▸ Your objective
Within the lines below, the span from the line with "14 HIDETOSHI NAKAGAWA AND HIDEYUKI TAKADA" to the line with "are mutually independent", both ends included, is to be reproduced exactly, with pictures omitted.

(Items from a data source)
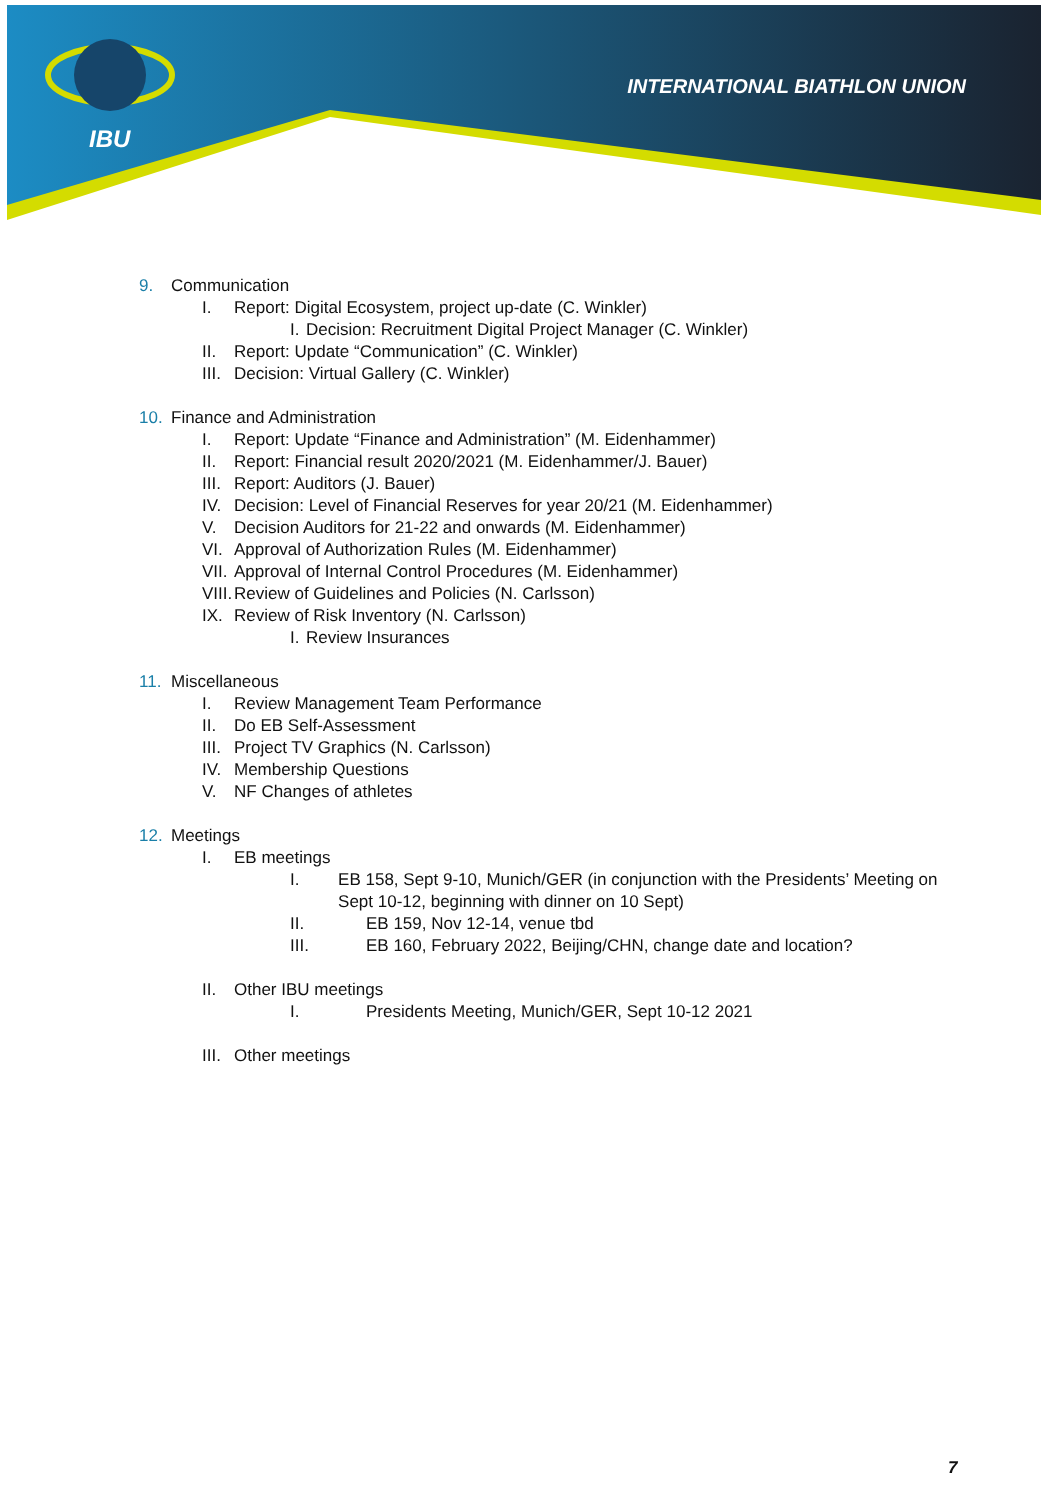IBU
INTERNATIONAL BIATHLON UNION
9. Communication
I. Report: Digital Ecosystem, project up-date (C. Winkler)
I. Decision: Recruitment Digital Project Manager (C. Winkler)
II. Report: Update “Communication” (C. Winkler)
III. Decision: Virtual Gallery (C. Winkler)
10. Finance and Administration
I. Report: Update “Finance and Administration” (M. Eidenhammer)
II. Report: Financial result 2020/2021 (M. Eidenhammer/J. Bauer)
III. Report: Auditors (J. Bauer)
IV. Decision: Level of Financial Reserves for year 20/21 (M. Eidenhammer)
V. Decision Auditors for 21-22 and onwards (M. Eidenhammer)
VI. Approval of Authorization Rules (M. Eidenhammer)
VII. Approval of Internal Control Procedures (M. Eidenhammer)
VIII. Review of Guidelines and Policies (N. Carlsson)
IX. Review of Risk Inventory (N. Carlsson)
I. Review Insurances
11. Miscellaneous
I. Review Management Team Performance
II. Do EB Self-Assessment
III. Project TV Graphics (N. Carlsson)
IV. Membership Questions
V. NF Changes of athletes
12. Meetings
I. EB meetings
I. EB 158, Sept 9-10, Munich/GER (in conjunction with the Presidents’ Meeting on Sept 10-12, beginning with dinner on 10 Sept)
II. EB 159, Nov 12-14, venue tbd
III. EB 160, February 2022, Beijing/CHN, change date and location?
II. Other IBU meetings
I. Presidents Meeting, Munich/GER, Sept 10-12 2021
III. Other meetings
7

==

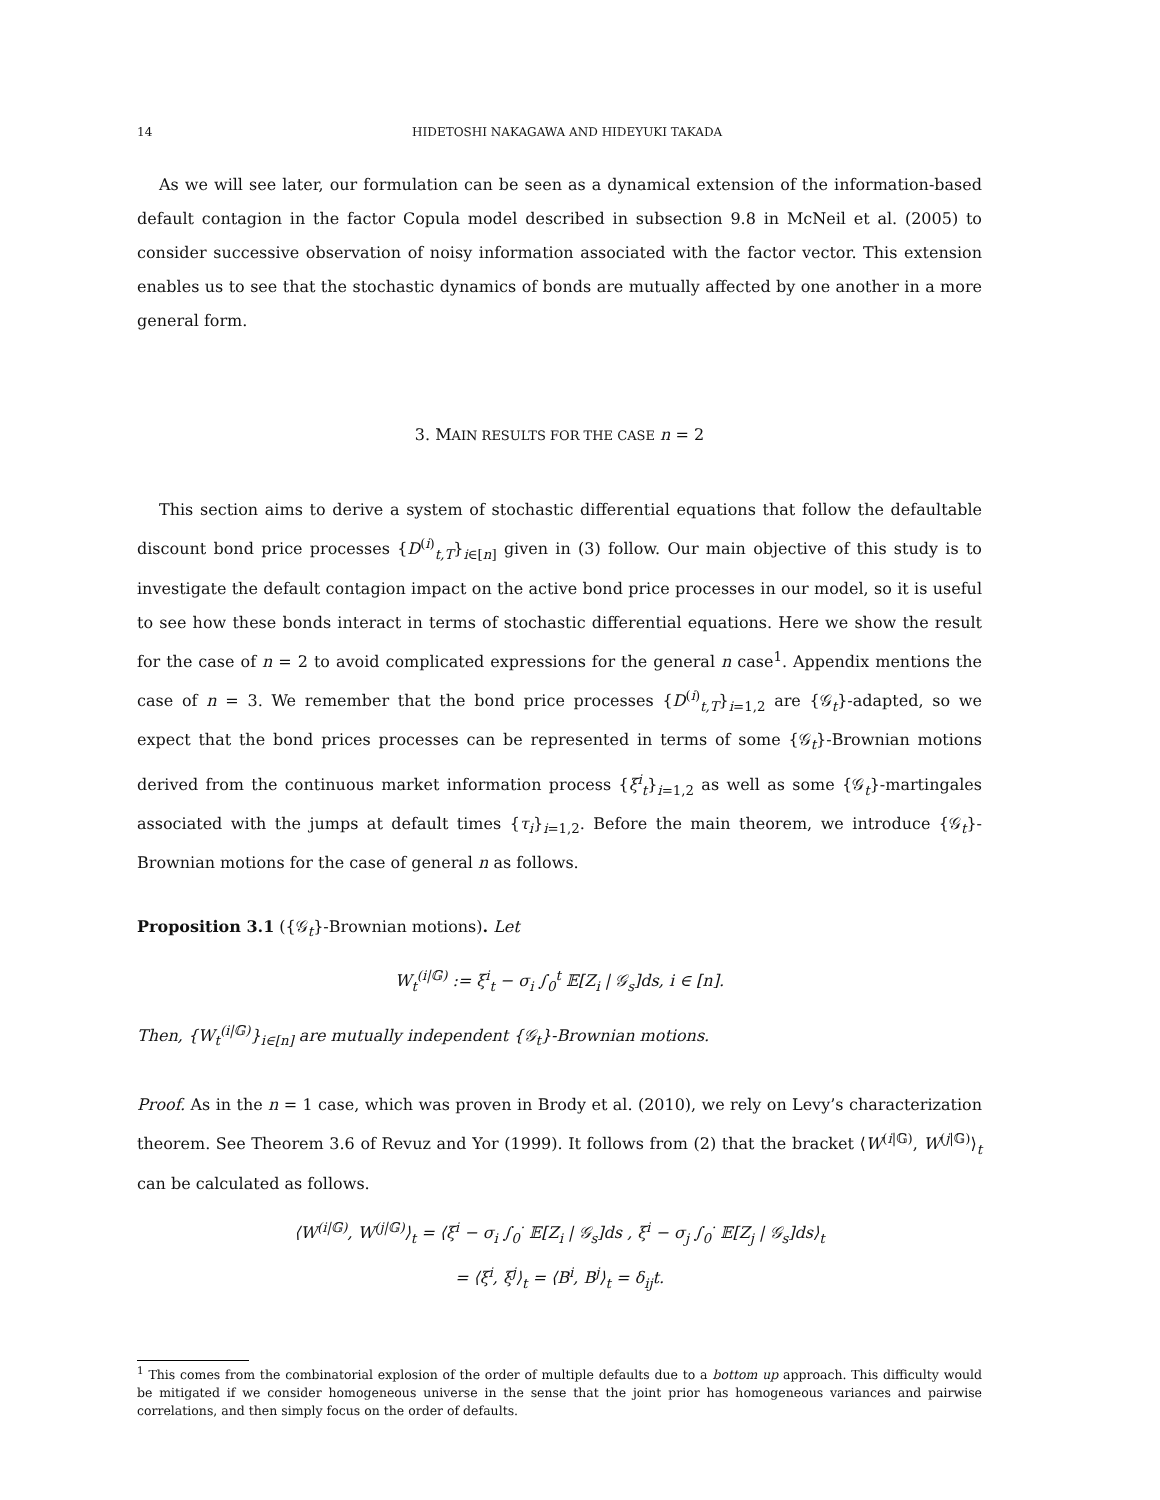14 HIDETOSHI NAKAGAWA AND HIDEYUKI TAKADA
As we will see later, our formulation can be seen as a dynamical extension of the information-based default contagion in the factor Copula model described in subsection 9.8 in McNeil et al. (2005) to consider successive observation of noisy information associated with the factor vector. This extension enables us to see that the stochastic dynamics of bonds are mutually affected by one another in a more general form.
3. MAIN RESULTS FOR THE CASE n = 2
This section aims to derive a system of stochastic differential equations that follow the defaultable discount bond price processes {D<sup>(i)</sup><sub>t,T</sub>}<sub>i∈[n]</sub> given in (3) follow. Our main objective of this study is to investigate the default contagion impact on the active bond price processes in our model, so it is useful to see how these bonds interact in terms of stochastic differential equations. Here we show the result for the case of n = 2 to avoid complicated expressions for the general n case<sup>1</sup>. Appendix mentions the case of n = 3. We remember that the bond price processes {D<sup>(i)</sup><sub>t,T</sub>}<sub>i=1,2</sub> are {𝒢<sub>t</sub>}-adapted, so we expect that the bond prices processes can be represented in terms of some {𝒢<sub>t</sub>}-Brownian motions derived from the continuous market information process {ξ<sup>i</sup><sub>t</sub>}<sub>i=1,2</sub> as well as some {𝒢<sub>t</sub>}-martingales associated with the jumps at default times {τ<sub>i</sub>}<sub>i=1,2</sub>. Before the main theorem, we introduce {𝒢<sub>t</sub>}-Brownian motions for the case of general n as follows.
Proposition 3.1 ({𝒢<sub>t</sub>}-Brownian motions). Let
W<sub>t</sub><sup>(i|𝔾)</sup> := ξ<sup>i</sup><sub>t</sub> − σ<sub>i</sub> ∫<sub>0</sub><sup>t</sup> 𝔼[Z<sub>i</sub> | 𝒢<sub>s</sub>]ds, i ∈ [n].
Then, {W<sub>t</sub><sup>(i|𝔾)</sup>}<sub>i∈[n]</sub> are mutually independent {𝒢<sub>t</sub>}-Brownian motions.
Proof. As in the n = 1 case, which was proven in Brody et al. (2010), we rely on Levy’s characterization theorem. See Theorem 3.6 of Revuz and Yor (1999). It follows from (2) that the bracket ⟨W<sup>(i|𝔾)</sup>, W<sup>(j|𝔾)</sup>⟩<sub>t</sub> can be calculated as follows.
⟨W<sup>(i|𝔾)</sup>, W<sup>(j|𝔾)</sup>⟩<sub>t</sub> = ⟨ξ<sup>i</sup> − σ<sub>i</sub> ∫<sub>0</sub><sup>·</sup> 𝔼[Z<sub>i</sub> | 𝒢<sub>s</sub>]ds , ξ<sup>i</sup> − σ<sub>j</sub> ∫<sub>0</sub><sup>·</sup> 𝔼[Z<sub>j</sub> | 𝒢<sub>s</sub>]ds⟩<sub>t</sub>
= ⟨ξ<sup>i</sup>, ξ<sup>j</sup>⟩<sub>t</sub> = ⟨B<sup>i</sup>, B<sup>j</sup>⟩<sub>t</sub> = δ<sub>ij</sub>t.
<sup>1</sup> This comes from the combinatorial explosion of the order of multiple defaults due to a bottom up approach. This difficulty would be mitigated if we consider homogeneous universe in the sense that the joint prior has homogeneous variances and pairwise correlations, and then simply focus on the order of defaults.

▸ Response box
14 HIDETOSHI NAKAGAWA AND HIDEYUKI TAKADA
As we will see later, our formulation can be seen as a dynamical extension of the information-based default contagion in the factor Copula model described in subsection 9.8 in McNeil et al. (2005) to consider successive observation of noisy information associated with the factor vector. This extension enables us to see that the stochastic dynamics of bonds are mutually affected by one another in a more general form.
3. MAIN RESULTS FOR THE CASE n = 2
This section aims to derive a system of stochastic differential equations that follow the defaultable discount bond price processes {D<sup>(i)</sup><sub>t,T</sub>}<sub>i∈[n]</sub> given in (3) follow. Our main objective of this study is to investigate the default contagion impact on the active bond price processes in our model, so it is useful to see how these bonds interact in terms of stochastic differential equations. Here we show the result for the case of n = 2 to avoid complicated expressions for the general n case<sup>1</sup>. Appendix mentions the case of n = 3. We remember that the bond price processes {D<sup>(i)</sup><sub>t,T</sub>}<sub>i=1,2</sub> are {𝒢<sub>t</sub>}-adapted, so we expect that the bond prices processes can be represented in terms of some {𝒢<sub>t</sub>}-Brownian motions derived from the continuous market information process {ξ<sup>i</sup><sub>t</sub>}<sub>i=1,2</sub> as well as some {𝒢<sub>t</sub>}-martingales associated with the jumps at default times {τ<sub>i</sub>}<sub>i=1,2</sub>. Before the main theorem, we introduce {𝒢<sub>t</sub>}-Brownian motions for the case of general n as follows.
Proposition 3.1 ({𝒢<sub>t</sub>}-Brownian motions). Let
W<sub>t</sub><sup>(i|𝔾)</sup> := ξ<sup>i</sup><sub>t</sub> − σ<sub>i</sub> ∫<sub>0</sub><sup>t</sup> 𝔼[Z<sub>i</sub> | 𝒢<sub>s</sub>]ds, i ∈ [n].
Then, {W<sub>t</sub><sup>(i|𝔾)</sup>}<sub>i∈[n]</sub> are mutually independent {𝒢<sub>t</sub>}-Brownian motions.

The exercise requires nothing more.